BEGIN

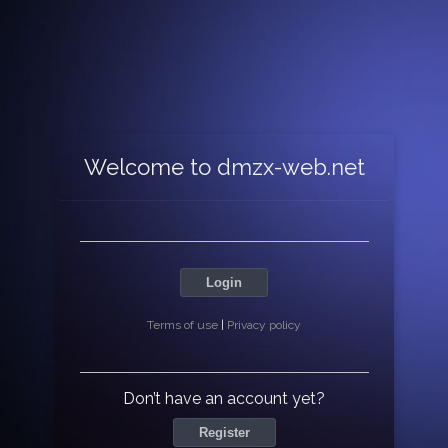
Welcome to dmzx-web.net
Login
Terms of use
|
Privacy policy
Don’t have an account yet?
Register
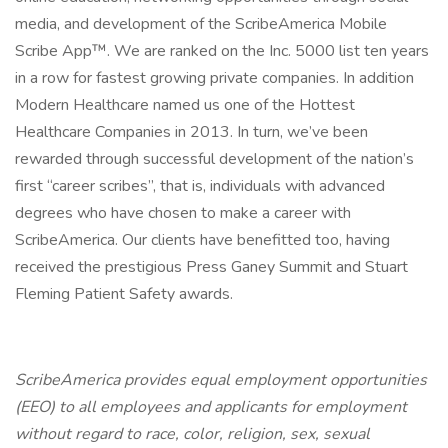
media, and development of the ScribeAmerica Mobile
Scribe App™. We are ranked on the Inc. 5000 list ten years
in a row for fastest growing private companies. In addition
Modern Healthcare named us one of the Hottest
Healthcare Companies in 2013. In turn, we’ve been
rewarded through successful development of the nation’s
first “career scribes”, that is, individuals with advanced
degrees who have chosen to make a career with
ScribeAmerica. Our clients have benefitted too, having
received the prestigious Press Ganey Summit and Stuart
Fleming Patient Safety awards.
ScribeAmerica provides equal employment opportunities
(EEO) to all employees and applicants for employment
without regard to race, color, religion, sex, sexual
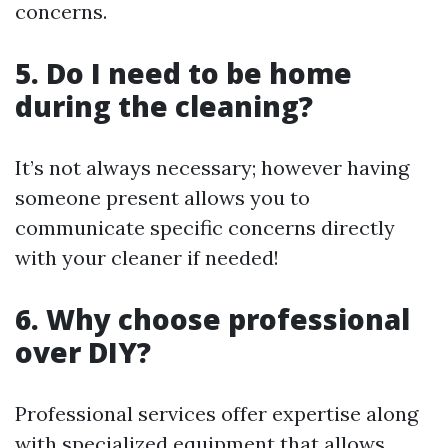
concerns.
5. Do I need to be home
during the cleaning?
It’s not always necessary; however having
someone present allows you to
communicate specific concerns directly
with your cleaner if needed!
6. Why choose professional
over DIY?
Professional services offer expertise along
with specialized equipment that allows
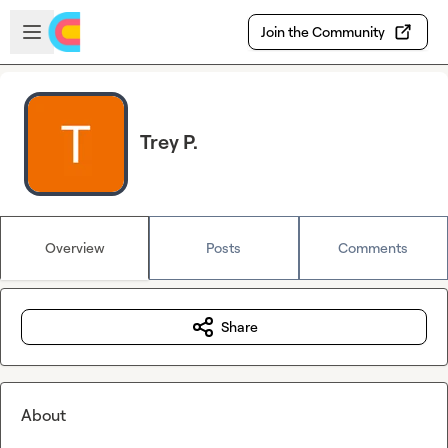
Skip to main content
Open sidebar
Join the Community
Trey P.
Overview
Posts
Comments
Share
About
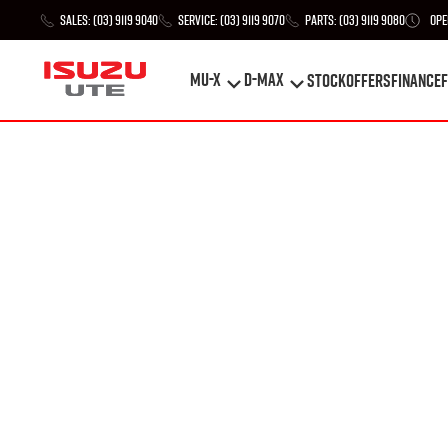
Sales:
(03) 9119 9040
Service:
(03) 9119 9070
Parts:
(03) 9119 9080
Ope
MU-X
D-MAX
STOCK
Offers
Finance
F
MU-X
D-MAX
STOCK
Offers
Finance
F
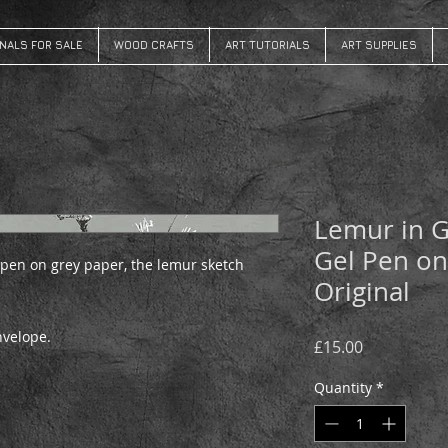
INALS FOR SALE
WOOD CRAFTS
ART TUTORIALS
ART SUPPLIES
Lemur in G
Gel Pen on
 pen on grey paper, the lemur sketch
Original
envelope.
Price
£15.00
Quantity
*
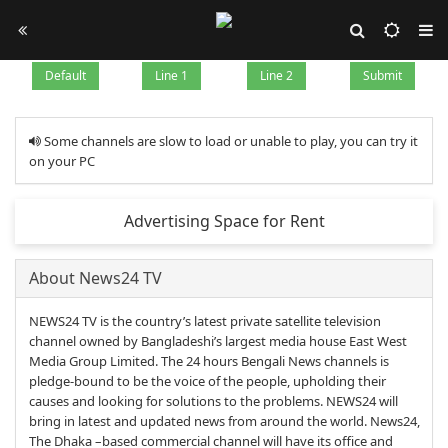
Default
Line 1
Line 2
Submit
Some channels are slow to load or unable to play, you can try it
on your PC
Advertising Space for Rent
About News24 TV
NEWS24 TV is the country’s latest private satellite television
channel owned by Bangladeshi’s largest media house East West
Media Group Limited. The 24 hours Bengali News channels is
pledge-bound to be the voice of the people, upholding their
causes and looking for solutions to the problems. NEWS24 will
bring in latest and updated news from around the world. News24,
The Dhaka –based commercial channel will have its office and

END
BEGIN

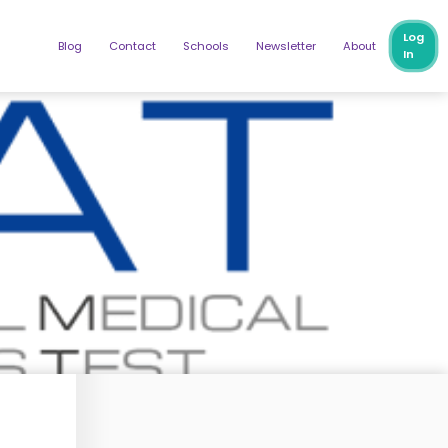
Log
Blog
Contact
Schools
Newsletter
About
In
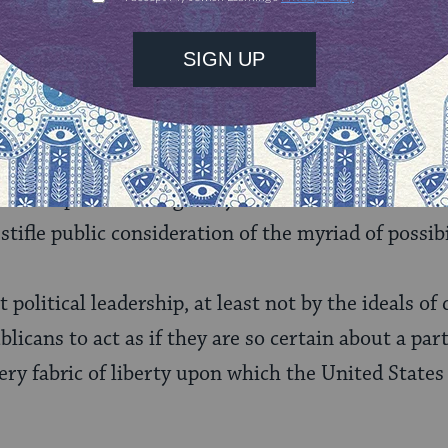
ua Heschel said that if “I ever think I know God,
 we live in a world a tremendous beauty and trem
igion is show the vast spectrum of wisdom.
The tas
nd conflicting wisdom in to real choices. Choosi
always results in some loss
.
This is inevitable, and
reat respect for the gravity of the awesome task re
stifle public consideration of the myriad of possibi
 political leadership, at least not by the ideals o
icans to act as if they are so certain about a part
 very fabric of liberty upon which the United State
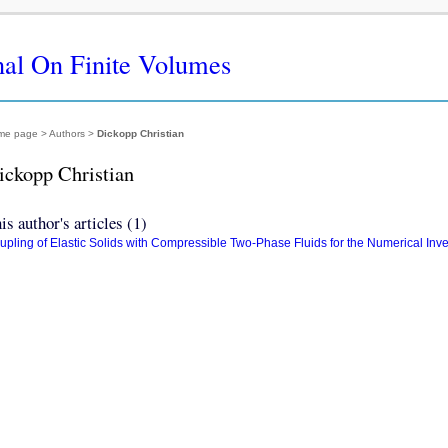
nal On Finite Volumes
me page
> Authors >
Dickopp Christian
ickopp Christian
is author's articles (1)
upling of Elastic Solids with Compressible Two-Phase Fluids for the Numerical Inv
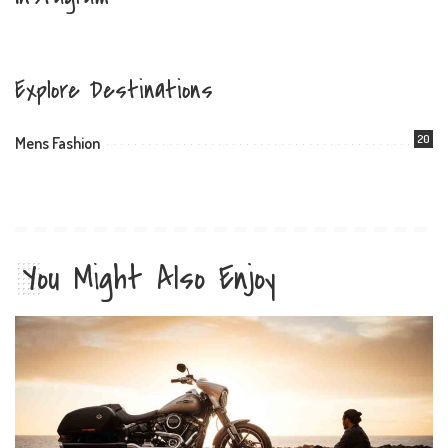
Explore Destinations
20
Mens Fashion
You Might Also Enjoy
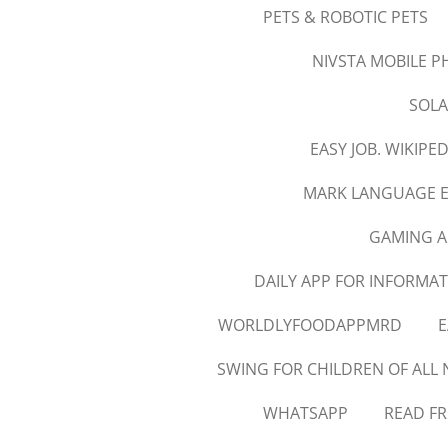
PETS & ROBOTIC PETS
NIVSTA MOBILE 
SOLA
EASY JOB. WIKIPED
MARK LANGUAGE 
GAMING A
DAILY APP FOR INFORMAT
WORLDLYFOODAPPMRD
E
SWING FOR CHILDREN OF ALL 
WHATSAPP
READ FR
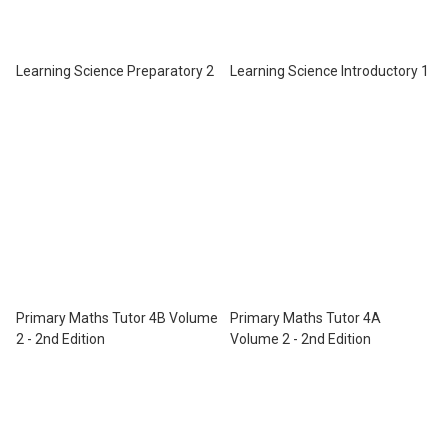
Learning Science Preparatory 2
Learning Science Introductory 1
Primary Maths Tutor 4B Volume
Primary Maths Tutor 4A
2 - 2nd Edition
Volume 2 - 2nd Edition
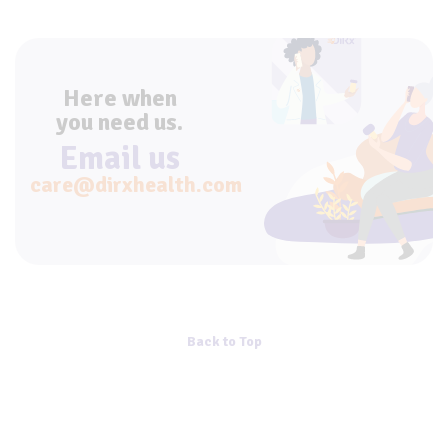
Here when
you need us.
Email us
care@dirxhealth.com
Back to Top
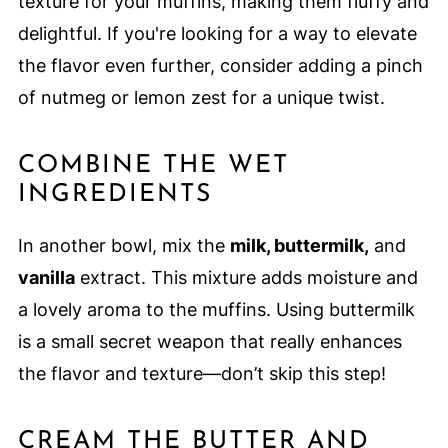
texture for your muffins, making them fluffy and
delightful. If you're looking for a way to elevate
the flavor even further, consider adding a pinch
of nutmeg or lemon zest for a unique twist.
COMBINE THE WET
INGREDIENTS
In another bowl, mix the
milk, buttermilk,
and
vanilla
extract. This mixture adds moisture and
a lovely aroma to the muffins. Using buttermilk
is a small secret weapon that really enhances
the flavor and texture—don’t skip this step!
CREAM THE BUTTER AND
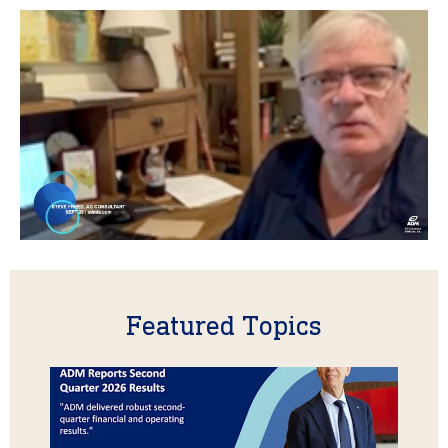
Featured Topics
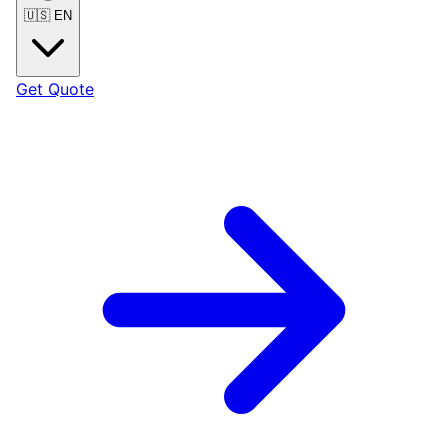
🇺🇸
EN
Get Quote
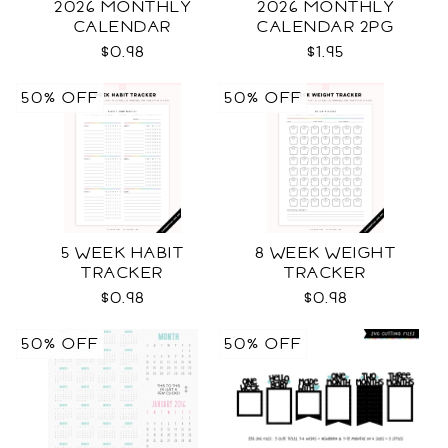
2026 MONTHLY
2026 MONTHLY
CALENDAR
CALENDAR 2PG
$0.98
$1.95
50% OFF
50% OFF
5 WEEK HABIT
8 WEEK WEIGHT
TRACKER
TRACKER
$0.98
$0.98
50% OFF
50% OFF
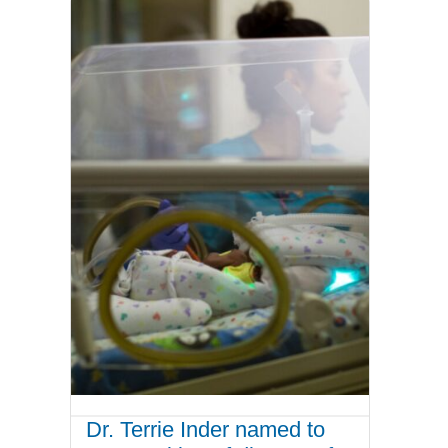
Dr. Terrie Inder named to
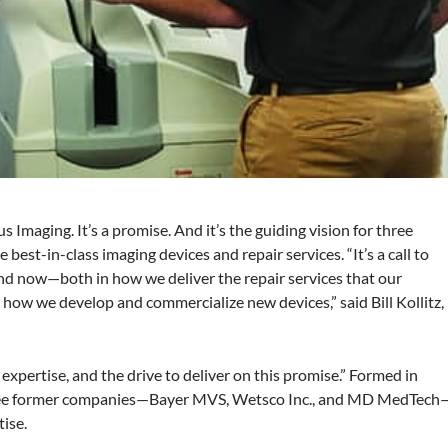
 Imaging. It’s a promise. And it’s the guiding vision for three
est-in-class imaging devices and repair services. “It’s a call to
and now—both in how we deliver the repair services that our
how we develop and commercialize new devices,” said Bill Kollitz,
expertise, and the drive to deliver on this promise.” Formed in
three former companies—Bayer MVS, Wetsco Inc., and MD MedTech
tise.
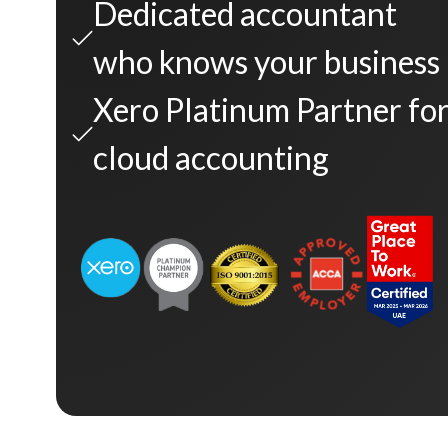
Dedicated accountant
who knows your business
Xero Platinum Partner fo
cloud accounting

END
BEGIN

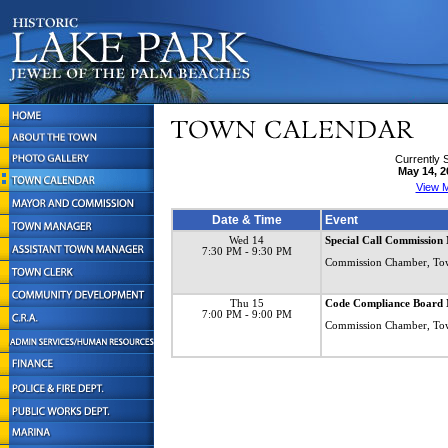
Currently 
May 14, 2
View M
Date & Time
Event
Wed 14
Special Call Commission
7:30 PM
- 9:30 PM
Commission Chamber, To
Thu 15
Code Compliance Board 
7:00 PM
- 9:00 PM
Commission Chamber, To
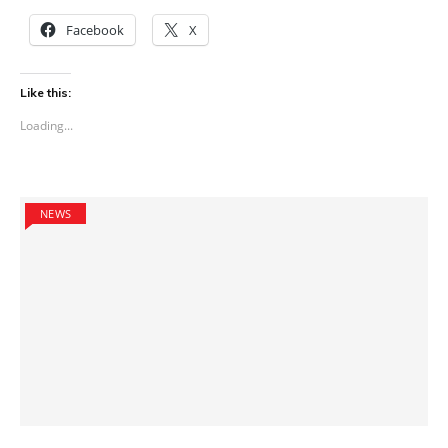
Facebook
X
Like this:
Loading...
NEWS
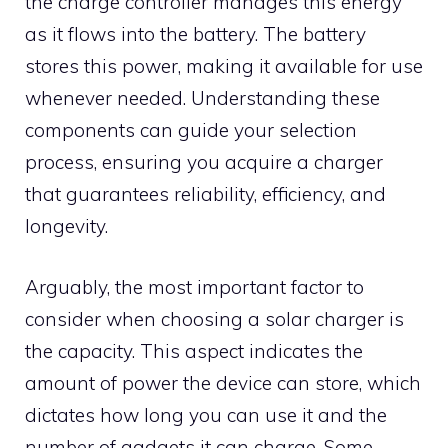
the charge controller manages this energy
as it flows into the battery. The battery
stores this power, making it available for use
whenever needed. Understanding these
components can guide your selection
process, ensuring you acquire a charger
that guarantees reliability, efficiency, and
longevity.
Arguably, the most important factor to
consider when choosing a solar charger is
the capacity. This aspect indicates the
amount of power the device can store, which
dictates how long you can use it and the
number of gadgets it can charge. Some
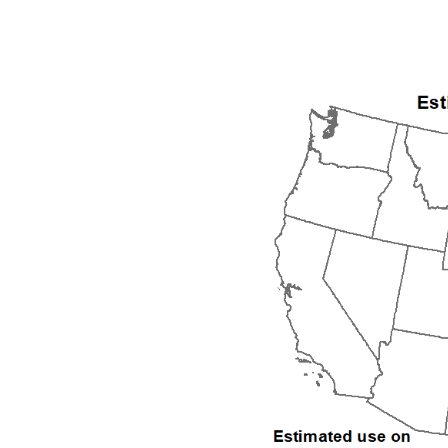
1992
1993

END

» **Task**: Filter the entries above down to the lines that contain "which".

» **Answer to this problem**:
 very fabric of liberty upon which the United State
amount of power the device can store, which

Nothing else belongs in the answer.